The PIC 12F629 and 12F675 devices have an internal 4Mhz oscillator that enables the devices to be used without an external crystal or RC network. This frees up one or two pins for I/O use and allows the device to be built into minimum component count designs. Additionally, the devices undergo an Internal Oscillator Calibration Test to ensure accurate timing and reliable performance.
Problems arise if by accident or otherwise, the factory programmed oscillator calibration word, located at program memory address 0x3FF is erased or over written. If application code tries to read the calibration word and it has been erased, the code will normally crash.
It turns out that erased calibration words on the 12F629/675 PIC are the cause of almost all queries relating to code on my website that uses a 12F629/675. People using JDM type programmers and associated software seem to have this problem more than most. This is, in part I suspect, due to the free software / cheap hardware used by the JDM programmer that attracts inexperienced users.
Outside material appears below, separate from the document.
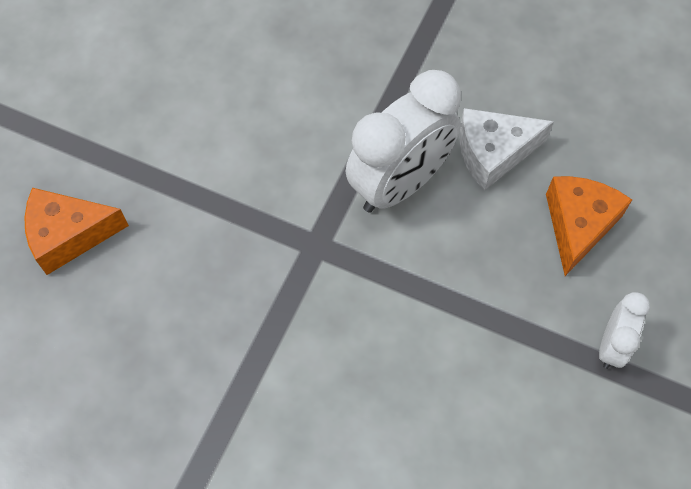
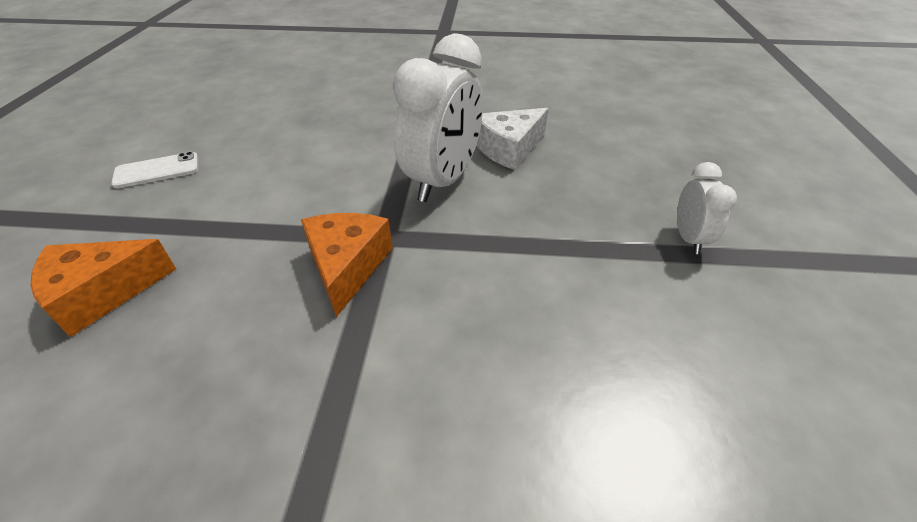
camera: 20 degrees left, 20 degrees down
orange cheese [546,176,632,276] -> orange cheese moved to [301,213,393,317]
none -> white phone [111,152,198,188]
My advise to people with problems is to put the PIC into their programmer hardware and read out the program memory to see if the calibration word is present. However, experience again shows that many users just become even more confused so I’ve written this application to give a quick Good/Bad test of the calibration word. There’s also an optional bit of hardware that will display the value of the calibration word if it’s present.
How it works
If the calibration word has been erased, when the application code tries to read it, instead of returning with the calibration value, it wraps back round to the start of program memory as if it had been reset. When the PIC starts after a Power-on-reset (POR) certain internal registers are initialised to known values. If the code wraps back round to the reset vecotr because of a missing calibration word, unlike the Power-on-reset, these registers are not initialised.
The application use the fact that this wrap-around doesn’t affect the internal registers so if we alter the value in a specific register after a power-on-reset we can tell if it has had a Power-on-reset or the code has wrapped back round due to a missing calibration value.
The code indicates the result of the test as Good/Bad by blinking an LED; green LED meaning the calibration word is present, and red LED if it has been erased.
With some extra hardware around a 74HC595 it can also display the value of the calibration word, if present, as a binary number using eight LEDs. This is optional and the good/bad test works without it being present.
For the basic calibration good / bad test, you only need to build the circuit on the left of the dotted line in the schematic. I deliberately kept it simple so you can quickly and easily build the test circuit.
The circuit around 74HC595 is only used to display the binary value of the calibration word. I added it for a bit of fun, you don’t need it if you just want to test for the presence of the calibration word.